The Meatpacking District’s occupancy rate has been between 72 and 75 percent since the lockdown ended. Twenty businesses have opened since the pandemic took hold and eight to 10 more are expected to bow in the neighborhood in the next three quarters or so, LeFrancois said. The menswear store Nigel Curtiss recently opened and two sunglass stores will be bowing: Krew and Barton Perreira. Gucci will be unveiling a store at the southwest corner of West 14th Street and Ninth Avenue at some point, LeFrancois said. Another luxury label Breitling, the watch specialist, plans to open a store near West 14th and Washington Streets.

Daily foot traffic in the Meatpacking District has doubled since last year at this time, the BID leader said. While area restaurants are now buzzing on weekdays as well as weekends, and some stores like Paige Denim have reported upswings in sales, LeFrancois acknowledged how the luxury business isn’t always consistent. “You might have a killer Tuesday and a slow Saturday.
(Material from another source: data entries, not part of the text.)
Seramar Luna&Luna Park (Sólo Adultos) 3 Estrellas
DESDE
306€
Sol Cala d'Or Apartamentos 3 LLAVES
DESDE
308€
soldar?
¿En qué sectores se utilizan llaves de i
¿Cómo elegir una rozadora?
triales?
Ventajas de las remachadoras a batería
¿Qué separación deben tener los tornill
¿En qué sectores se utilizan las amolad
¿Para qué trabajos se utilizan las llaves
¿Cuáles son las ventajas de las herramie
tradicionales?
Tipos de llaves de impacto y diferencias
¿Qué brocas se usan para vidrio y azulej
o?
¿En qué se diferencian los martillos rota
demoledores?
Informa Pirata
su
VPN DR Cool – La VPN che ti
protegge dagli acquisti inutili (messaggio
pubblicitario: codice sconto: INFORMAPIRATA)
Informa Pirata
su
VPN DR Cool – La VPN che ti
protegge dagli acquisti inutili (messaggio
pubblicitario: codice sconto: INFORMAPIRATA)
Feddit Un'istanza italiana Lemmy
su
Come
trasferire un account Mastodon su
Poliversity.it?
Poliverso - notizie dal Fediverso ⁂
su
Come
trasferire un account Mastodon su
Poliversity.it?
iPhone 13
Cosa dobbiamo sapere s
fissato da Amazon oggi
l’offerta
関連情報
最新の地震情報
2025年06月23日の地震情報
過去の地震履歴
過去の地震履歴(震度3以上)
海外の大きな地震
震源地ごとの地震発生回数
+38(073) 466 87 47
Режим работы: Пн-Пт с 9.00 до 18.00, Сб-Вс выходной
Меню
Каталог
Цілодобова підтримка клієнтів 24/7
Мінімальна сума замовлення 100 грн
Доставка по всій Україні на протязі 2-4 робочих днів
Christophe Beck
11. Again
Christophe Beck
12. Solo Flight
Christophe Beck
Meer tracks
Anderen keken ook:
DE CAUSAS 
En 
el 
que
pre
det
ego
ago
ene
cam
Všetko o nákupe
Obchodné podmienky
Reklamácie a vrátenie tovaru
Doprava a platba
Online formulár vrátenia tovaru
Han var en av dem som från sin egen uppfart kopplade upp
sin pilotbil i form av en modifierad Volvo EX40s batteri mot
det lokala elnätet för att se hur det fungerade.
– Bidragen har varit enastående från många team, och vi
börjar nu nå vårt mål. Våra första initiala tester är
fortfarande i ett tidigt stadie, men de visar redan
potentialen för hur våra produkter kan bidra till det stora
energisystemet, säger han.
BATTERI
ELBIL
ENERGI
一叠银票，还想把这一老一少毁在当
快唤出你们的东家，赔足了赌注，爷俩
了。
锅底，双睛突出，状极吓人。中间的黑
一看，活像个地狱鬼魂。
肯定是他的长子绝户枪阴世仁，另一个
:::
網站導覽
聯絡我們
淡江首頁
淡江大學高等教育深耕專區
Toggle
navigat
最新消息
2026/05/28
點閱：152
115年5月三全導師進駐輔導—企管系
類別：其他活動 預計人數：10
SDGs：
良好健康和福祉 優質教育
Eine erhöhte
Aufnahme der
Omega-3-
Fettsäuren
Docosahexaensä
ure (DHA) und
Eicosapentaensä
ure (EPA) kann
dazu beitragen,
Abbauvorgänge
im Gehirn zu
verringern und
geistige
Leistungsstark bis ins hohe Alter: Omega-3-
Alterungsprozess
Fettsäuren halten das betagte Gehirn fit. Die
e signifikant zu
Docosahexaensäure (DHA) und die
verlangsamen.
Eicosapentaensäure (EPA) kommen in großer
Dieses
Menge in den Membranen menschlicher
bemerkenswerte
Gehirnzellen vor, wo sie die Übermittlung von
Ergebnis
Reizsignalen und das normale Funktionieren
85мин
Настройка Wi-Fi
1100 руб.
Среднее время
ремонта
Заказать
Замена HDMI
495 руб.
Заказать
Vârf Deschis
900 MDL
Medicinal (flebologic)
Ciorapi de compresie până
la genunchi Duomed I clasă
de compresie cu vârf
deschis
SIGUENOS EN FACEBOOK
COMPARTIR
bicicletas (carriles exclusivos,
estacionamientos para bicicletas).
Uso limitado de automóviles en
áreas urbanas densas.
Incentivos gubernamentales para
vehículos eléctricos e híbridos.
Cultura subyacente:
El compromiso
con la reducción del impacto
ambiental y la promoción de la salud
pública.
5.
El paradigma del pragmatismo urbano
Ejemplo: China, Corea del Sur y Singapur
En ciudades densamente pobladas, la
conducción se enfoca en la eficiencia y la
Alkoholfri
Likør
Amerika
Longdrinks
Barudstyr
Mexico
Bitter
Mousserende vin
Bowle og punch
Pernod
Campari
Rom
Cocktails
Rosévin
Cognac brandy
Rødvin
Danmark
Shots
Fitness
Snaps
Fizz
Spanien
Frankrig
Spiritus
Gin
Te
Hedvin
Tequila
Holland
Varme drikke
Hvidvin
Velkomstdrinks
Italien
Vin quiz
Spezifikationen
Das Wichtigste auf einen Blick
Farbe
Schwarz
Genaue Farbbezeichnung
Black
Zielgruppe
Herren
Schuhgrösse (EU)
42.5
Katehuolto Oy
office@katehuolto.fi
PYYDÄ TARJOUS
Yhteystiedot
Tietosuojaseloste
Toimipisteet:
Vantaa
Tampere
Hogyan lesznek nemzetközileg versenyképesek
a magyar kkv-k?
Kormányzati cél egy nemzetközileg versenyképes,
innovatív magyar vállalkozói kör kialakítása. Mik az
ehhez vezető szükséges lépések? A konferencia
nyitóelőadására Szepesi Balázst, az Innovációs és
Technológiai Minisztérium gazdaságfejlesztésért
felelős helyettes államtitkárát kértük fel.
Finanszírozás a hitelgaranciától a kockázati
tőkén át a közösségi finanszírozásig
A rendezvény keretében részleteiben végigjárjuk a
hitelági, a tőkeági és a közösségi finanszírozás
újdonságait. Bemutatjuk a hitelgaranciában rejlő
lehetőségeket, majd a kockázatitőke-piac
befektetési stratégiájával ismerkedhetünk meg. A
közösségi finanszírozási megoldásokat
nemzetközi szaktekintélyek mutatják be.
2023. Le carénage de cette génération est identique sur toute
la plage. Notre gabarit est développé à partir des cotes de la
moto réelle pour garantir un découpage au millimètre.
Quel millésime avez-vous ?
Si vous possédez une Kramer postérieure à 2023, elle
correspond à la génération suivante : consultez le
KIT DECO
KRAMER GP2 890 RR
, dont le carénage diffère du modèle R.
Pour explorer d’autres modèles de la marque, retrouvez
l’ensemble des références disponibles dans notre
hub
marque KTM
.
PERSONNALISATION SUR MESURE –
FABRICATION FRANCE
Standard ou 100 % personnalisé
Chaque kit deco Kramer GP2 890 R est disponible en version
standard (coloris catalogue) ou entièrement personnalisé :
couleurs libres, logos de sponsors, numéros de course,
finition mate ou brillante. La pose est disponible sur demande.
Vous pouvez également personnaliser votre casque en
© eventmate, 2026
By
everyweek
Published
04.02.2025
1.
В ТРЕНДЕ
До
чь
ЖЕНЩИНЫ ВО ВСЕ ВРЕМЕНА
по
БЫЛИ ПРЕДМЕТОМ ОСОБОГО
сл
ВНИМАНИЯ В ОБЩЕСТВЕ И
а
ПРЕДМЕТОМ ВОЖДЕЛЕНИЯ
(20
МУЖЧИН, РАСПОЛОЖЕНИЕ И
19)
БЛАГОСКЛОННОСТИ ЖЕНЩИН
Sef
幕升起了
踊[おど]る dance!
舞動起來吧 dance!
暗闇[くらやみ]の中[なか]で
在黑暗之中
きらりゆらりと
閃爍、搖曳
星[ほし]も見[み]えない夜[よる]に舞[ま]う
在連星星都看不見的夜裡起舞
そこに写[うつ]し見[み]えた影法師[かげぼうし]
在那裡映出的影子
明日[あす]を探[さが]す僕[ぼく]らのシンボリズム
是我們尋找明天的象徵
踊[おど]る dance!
What we’re trying to do is do events to drive foot traffic and attention to the neighborhood to help sales numbers rise more consistently,” LeFrancois said.

The “phenomenal success” of the 2022 Whitney Biennial, which runs through Sept. 5, is attracting more people to the district, he said. The exhibition, “Quiet As It’s Kept,” has already achieved pre-pandemic levels for attendance with 20,000 people turning up for the opening weekend alone, a Whitney spokesperson said Thursday.

At work on a mural on the north side of Gansevoort Street just west of Hudson Street, the Philadelphia-based artist Lawren Alice has been impressed by the number of languages she hears passersby speaking en route to the Whitney, LeFrancois said. Alice, who also owns the gallery Arch Enemy Art, is creating a mural inspired by the flower festival that will be up through the summer.